Redundant Specifications

So after my two posts on XSPF and some public discussion in the comments, I took the conversation with Lucas offline in hopes of getting a better understanding about the thought process that went into the spec. Unfortunately, Lucas has reacted as if I called his baby ugly and we got nowhere. Needless to say, I still believe that XSPF is completely redundant because it is nearly semantically identical to RSS.

To demonstrate, here’s a list of every playlist element from the XSPF version 1 spec and how it maps to channel elements from RSS version 2.

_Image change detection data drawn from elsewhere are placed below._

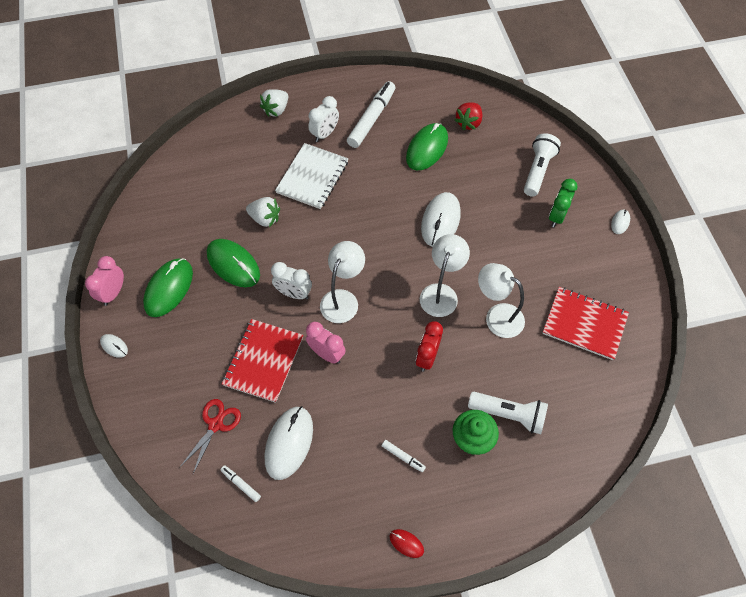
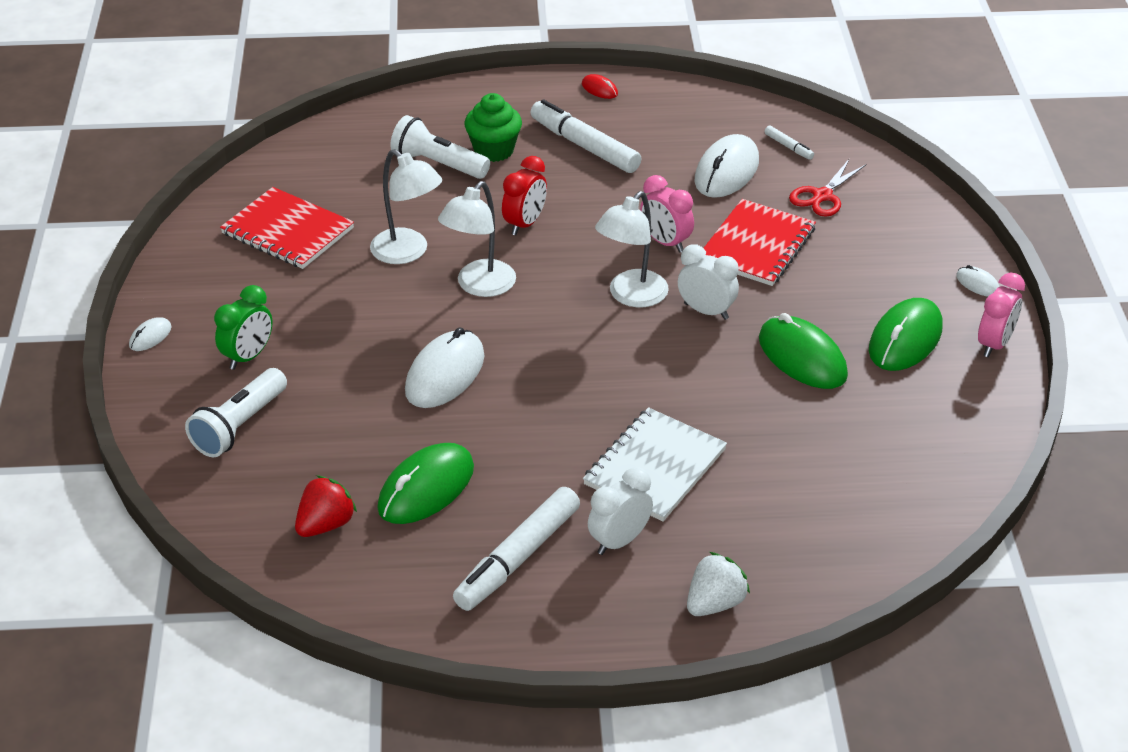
camera: 170 degrees left, 20 degrees down
(265, 218) = (747, 413): white strawberry -> none
(403, 457) = (585, 146): white marker -> white marker, size x2.23

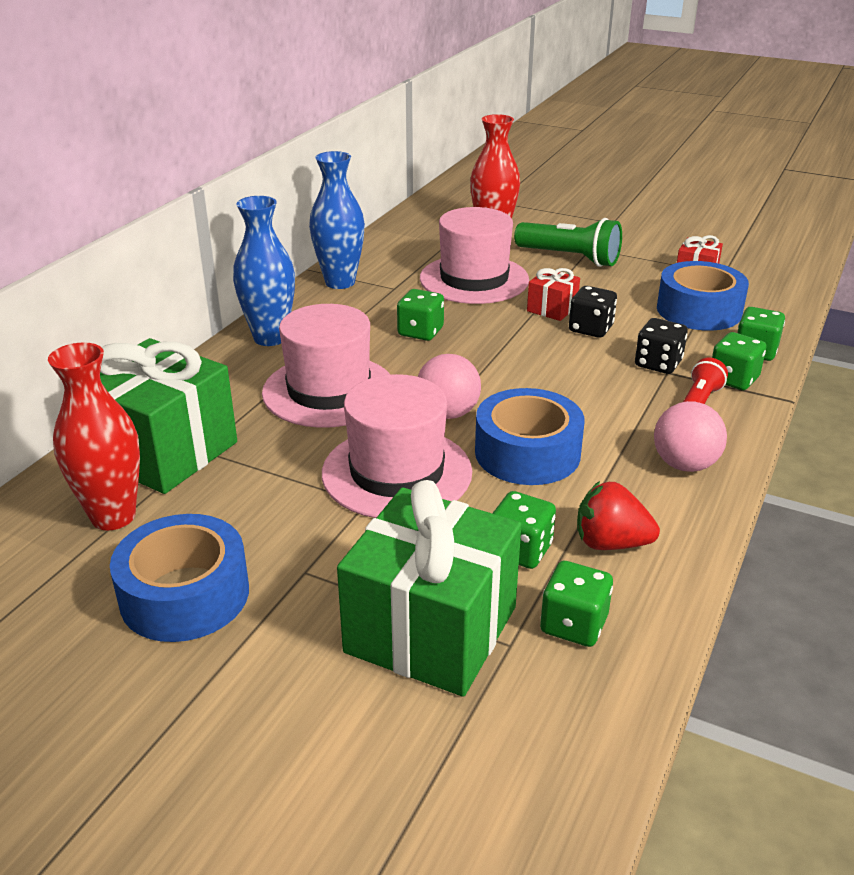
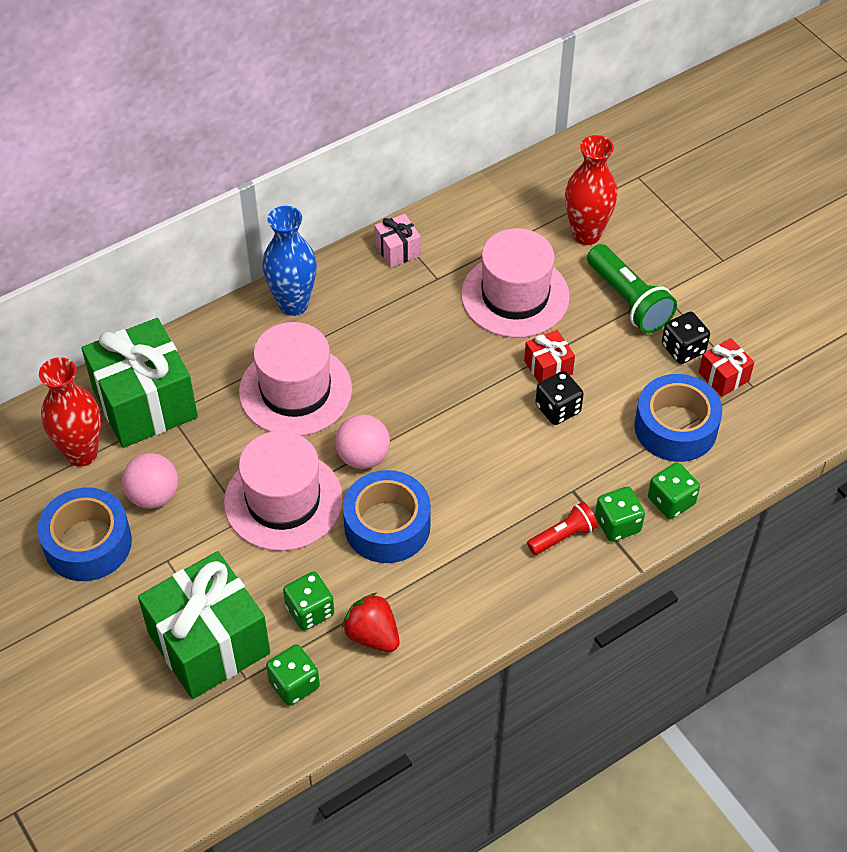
camera: 30 degrees right, 20 degrees up
(340, 282) = (397, 250): blue vase -> pink gift
(420, 332) = (415, 349): green dice -> none
(658, 364) = (573, 477): black dice -> black dice (683, 349)
(684, 465) = (489, 593): pink ball -> pink ball (153, 496)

  • /playlist/title -> /rss/channel/title
  • /playlist/creator -> /rss/channel/managingEditor
  • /playlist/annotation -> /rss/channel/description
  • /playlist/info -> /rss/channel/link
  • /playlist/image -> /rss/channel/image
  • /playlist/date -> /rss/channel/pubDate
  • /playlist/license -> /rss/channel/copyright
  • /playlist/location -> create custom element
  • /playlist/identifier -> create custom element
  • /playlist/attribution -> create custom element
  • /playlist/link -> No need in RSS
  • /playlist/meta -> No need in RSS
  • /playlist/extension -> No need in RSS

That’s a pretty close match. There are a few things we need extensions for to represent in RSS, but nothing major. BTW, from what I can tell, the reason XSPF has link, meta and extension elements is for extensibility purposes. RSS supports an extremely flexible extensibility model already, so there’s no need for the XSPF specific extensibility elements.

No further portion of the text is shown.